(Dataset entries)

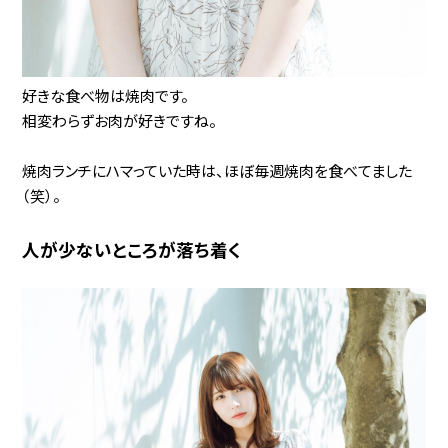
好きな食べ物は焼肉です。
相変わらずお肉が好きですね。
焼肉ランチにハマっていた時は、ほぼ毎週焼肉を食べてました
（笑）。
人が少ないところが落ち着く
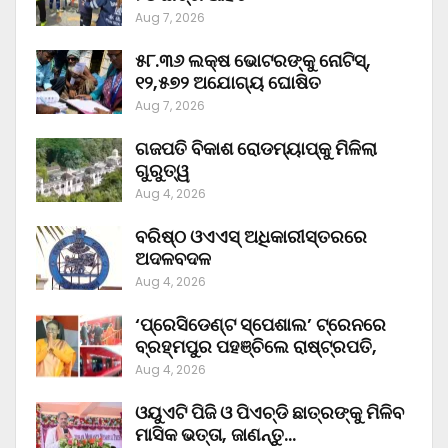
Aug 7, 2026
୫୮.୩୬ ଲକ୍ଷ ଭୋଟରଙ୍କୁ ନୋଟିସ୍‌,
୧୨,୫୭୨ ଅଯୋଗ୍ୟ ଘୋଷିତ
Aug 7, 2026
ଗଜପତି ବିକାଶ ରୋଡମ୍ୟାପ୍‌କୁ ମିଳିଲା
ଗୁରୁତ୍ୱ
Aug 4, 2026
ବରିଷ୍ଠ ଓଏଏସ୍‌ ଅଧିକାରୀସ୍ତରରେ
ଅଦଳବଦଳ
Aug 4, 2026
‘ପ୍ରେସିଡେଣ୍ଟ ସ୍ପେଶାଲ’ ଟ୍ରେନରେ
ବ୍ରହ୍ମପୁର ପହଞ୍ଚିଲେ ରାଷ୍ଟ୍ରପତି,
Aug 4, 2026
ଓୟୁଏଟି ପିଜି ଓ ପିଏଚ୍‌ଡି ଛାତ୍ରଙ୍କୁ ମିଳିବ
ମାସିକ ଭତ୍ତା, ଜାଣନ୍ତୁ…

- **EXERCISE INSTRUCTIONS**
What is needed is an exact printout of every line from the one with "୫୮.୩୬ ଲକ୍ଷ ଭୋଟରଙ୍କୁ" through the end of the data, including both, and nothing more.

- **RESPONSE**
୫୮.୩୬ ଲକ୍ଷ ଭୋଟରଙ୍କୁ ନୋଟିସ୍‌,
୧୨,୫୭୨ ଅଯୋଗ୍ୟ ଘୋଷିତ
Aug 7, 2026
ଗଜପତି ବିକାଶ ରୋଡମ୍ୟାପ୍‌କୁ ମିଳିଲା
ଗୁରୁତ୍ୱ
Aug 4, 2026
ବରିଷ୍ଠ ଓଏଏସ୍‌ ଅଧିକାରୀସ୍ତରରେ
ଅଦଳବଦଳ
Aug 4, 2026
‘ପ୍ରେସିଡେଣ୍ଟ ସ୍ପେଶାଲ’ ଟ୍ରେନରେ
ବ୍ରହ୍ମପୁର ପହଞ୍ଚିଲେ ରାଷ୍ଟ୍ରପତି,
Aug 4, 2026
ଓୟୁଏଟି ପିଜି ଓ ପିଏଚ୍‌ଡି ଛାତ୍ରଙ୍କୁ ମିଳିବ
ମାସିକ ଭତ୍ତା, ଜାଣନ୍ତୁ…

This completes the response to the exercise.